WORK REQUIRED
The records appear below. Repeat them exactly.

------------------------------------------------------------------------

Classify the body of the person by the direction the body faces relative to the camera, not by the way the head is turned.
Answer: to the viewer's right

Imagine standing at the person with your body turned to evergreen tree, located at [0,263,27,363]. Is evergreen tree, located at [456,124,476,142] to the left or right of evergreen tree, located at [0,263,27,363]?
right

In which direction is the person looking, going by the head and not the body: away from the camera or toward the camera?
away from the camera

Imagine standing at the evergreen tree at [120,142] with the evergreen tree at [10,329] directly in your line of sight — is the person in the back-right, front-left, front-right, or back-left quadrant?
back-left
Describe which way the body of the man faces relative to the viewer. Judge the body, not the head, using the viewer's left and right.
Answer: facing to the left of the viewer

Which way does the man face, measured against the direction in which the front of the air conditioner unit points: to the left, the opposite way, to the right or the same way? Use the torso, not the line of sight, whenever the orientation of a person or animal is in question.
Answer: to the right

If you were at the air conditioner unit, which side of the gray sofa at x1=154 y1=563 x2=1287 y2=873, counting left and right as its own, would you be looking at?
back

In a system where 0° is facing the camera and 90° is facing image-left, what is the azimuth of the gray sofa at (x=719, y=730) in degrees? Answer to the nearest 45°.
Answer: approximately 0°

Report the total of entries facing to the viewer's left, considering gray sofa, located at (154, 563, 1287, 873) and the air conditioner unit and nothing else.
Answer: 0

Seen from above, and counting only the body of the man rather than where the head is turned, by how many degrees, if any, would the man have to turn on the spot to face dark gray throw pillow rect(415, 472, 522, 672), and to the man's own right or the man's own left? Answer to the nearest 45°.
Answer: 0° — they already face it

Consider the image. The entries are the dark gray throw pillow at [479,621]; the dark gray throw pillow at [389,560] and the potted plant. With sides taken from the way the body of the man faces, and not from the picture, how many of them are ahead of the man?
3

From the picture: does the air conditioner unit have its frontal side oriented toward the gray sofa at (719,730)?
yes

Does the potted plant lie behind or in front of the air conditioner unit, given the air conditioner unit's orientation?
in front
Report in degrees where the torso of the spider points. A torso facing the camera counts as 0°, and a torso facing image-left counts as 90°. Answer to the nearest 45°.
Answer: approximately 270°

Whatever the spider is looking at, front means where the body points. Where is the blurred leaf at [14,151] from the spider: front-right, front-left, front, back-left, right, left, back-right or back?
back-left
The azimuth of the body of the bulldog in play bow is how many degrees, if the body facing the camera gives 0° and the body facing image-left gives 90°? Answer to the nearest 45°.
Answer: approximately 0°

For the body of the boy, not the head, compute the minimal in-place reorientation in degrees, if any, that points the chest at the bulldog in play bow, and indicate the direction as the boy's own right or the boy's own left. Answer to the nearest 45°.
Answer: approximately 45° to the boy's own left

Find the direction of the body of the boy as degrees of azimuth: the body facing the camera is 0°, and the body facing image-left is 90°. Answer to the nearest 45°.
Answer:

------------------------------------------------------------------------

FINISHED TASK
Classify the body of the person by the direction the body faces relative to the camera, not by the way the head is turned.
Answer: to the viewer's right

Imagine standing at the person with your body turned to evergreen tree, located at [0,263,27,363]. Is evergreen tree, located at [456,124,476,142] to the left or right of evergreen tree, located at [0,263,27,363]?
right

In which direction is the person looking, going by the head and not the body: away from the camera or toward the camera?
away from the camera

Imagine standing at the evergreen tree at [120,142] with the evergreen tree at [10,329] directly in your line of sight — is the person in the back-right, front-left, front-right, or back-left quadrant?
back-left
Describe which way the body of the man faces relative to the viewer. Judge the body, not the head, using the viewer's left and right.
Answer: facing to the left of the viewer

Which way does the man face, measured against the direction in which the front of the air conditioner unit points: to the left, the opposite way, to the right or the same way? Use the torso, not the line of sight, whenever the orientation of a person or animal is in question.
Answer: to the right

If you were at the air conditioner unit, which side of the gray sofa at x1=154 y1=563 x2=1287 y2=873, counting left and right as its own, would you be looking at?
back

In a system where 0° is facing the camera and 90° is facing image-left, what is the azimuth of the gray sofa at (x=719, y=730) in degrees? Answer to the nearest 45°.
Answer: approximately 0°

Report the total of entries facing to the viewer's left, considering gray sofa, located at (154, 563, 1287, 873) and the air conditioner unit and nothing else.
Answer: 0

Seen from above, and counting only the body of the man rather than where the head is turned, by how many degrees, if any, would the man have to turn on the spot to face dark gray throw pillow rect(415, 472, 522, 672), and to the man's own right or the man's own left? Answer to the nearest 45°.
Answer: 0° — they already face it

Consider the image. The entries are the dark gray throw pillow at [479,621]; the dark gray throw pillow at [389,560] and the potted plant. With sides taken from the way the body of the man faces, and not from the picture, how many of them are ahead of the man?
3

From the picture: does the air conditioner unit have its frontal side oriented toward the gray sofa at (719,730)?
yes

Does the potted plant lie behind or in front of the air conditioner unit, given the air conditioner unit's orientation?
in front
Report in degrees where the torso of the spider points. A torso facing the camera counts as 0°, and a torso facing image-left counts as 90°. Answer to the nearest 45°.
Answer: approximately 270°

Whatever the spider is looking at, front means where the body points. Where is the blurred leaf at [14,151] from the spider: front-right, front-left, front, back-left, right, left, back-right or back?
back-left
The azimuth of the body of the bulldog in play bow is how many degrees, if the body facing the camera gives 0° and the body facing image-left gives 90°? Answer to the nearest 45°.
Answer: approximately 0°

For the body of the boy, not the head, compute the minimal in-place reorientation in degrees, if any, that points the chest at the bulldog in play bow, and indicate the direction as the boy's own right or the boy's own left. Answer to the nearest 45°.
Answer: approximately 45° to the boy's own left

Find the direction of the body of the boy as degrees of azimuth: the body facing the camera is 0°, and the body facing image-left is 90°. Answer to the nearest 45°.
Answer:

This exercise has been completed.